See Mindlin Certif. PP 5, 7. Accordingly, the Plaintiffs claims are time barred. See Schwartzman, 1998 WL 103304, at *2; McDevitt v. U.S. Postal Serv., 963 F. Supp. 482 at 485.
The argument by the Plaintiffs that the two-year limitations period did not begin to run until they received Form 95 from Mindlin in November 1996 is without merit because the Postal Service was under no obligation to provide the Plaintiffs with Form 95, but merely did so as a courtesy.
See Williams v. United States, 1995 U.S. Dist. LEXIS 18763, No. 95-3971, 1995 WL 739497, at *2 (E.D.Pa. Dec. 13, 1995). In any event, the Form 95 submitted by the Plaintiffs was not signed by Marian Kieffer and did not indicate that counsel for the Plaintiffs was authorized to file the form on her behalf. As such, the Form 95 was defective. See 39 C.F.R. § 912.5.
The Plaintiffs also contend that the 6 May Letter to Roethel from counsel for the Plaintiffs constituted the filing of a claim with the Postal Service.
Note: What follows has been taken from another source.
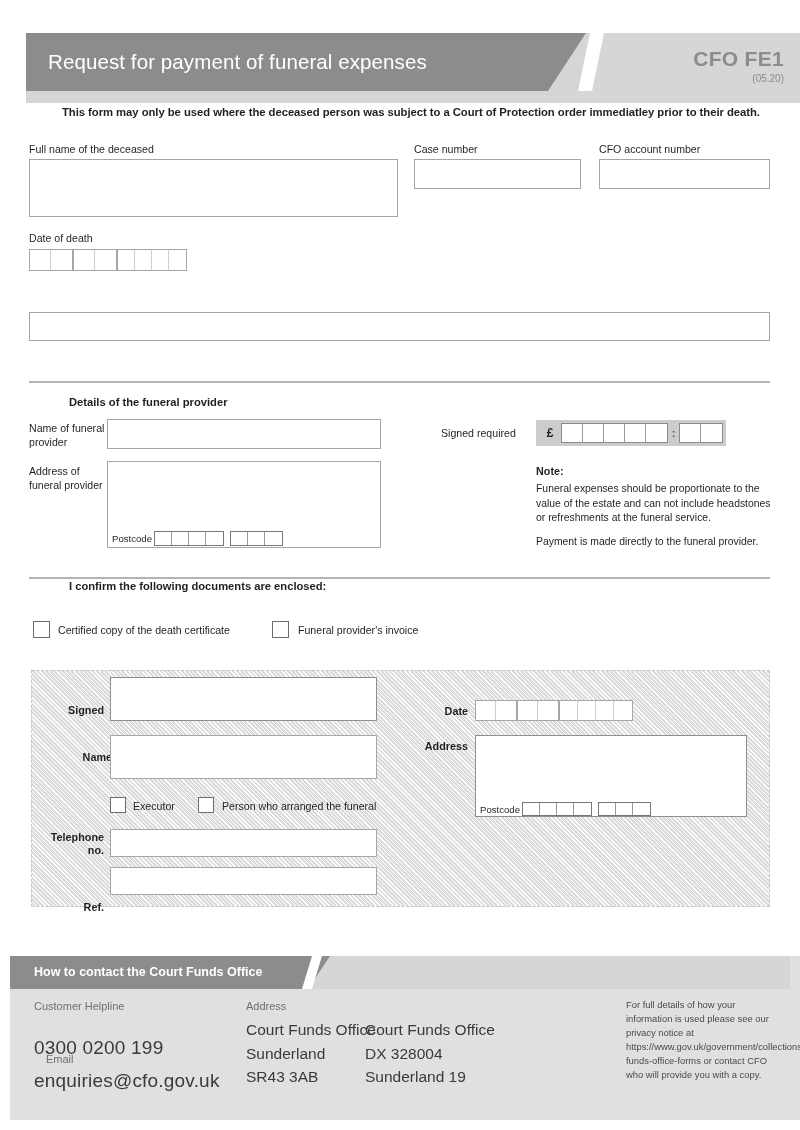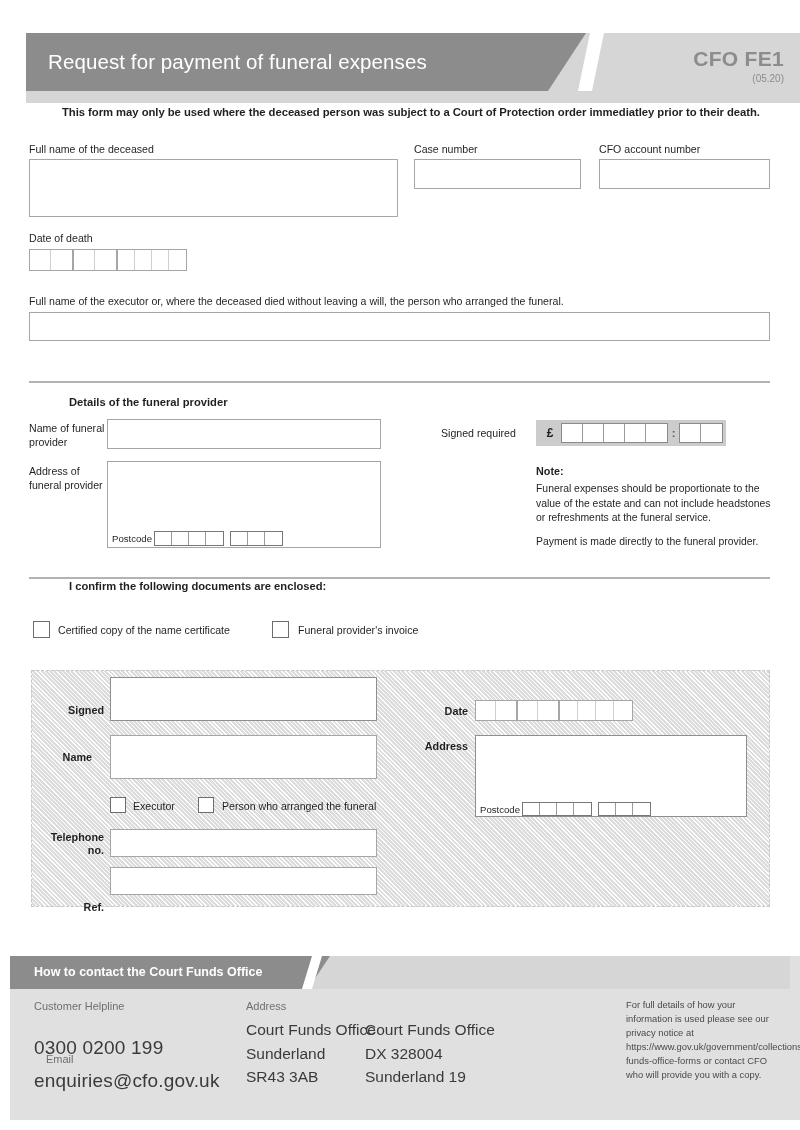"Full name of the executor" div.lbl { html: <div>Full name of the executor or, where the deceased died without leaving a will, the person who arranged the funeral.</div> -> none }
As such, the Plaintiffs argue that their claim was presented in a timely fashion. The 6 May Letter, however, was not addressed to the Postal Service and did not contain a demand for a sum certain of money damages as required by 39 C.F.R. § 912.5. See 39 C.F.R. § 912.5; see also Exhibit Pa-1 attached to the Plaintiffs' Brief; Mindlin Certif. at P 3. Accordingly, the 6 May Letter did not provide the Postal Service with proper notice of the claim by Marian Kieffer. See Bialowas v. U.S., 443 F.2d 1047 at 1049-50; Martinez, 875 F. Supp. at 1075. The 6 May Letter also made no mention of the claim by Donald Kieffer and therefore did not put the Postal Service on notice of his claim. See Exhibit Pa-1 attached to the Plaintiffs' Brief.
The Plaintiffs further argue that their claims should not be time-barred because they filed the Federal Complaint and the State Complaint before the expiration of the two-year limitations period for filing administrative claims. See Plaintiffs' Brief at 6-7. This argument is not persuasive because the Plaintiffs failed to exhaust the available administrative remedies. See McNeil, 508 U.S. at 113; Tucker, 676 F.2d at 959; Kozel v. Dunne, 678 F. Supp. 450, 452-53 (D.N.J. 1988) (rejecting argument that commencement of suit against federal employee within 2 years of automobile accident was sufficient to confer subject matter jurisdiction on court where claimant failed to file timely administrate claim and to exhaust administrative remedies). Even if the Plaintiffs are entitled to take advantage of the tolling provisions of 28 U.S.C. § 2679(d)(5) ("Section 2679(d)(5)),
this action must be dismissed so that the Plaintiffs can first pursue their administrative remedies. See Bradley v. United States, 875 F.2d 65 (3rd Cir. 1989); Rode v. U.S., 812 F. Supp. 45 at 47; Jackson v. United States, 789 F. Supp. 1109, 1111-12 (D.Colo. 1992).
Based on the foregoing, because the Plaintiffs have failed to demonstrate that they timely filed a timely administrative claim and exhausted their administrative remedies, this court may not exercise jurisdiction over this action under the FTCA. See 28 U.S.C. § 2675(a); see also McNeil, 113 S. Ct. at 1984; Dalm, 494 U.S. at 608; Pascale, 998 F.2d at 193; Livera, 879 F.2d at 1194; Dunn, 775 F.2d at 103; Tucker, 676 F.2d at 959.
For the reasons stated, this court does not have subject matter jurisdiction to hear the instant matter.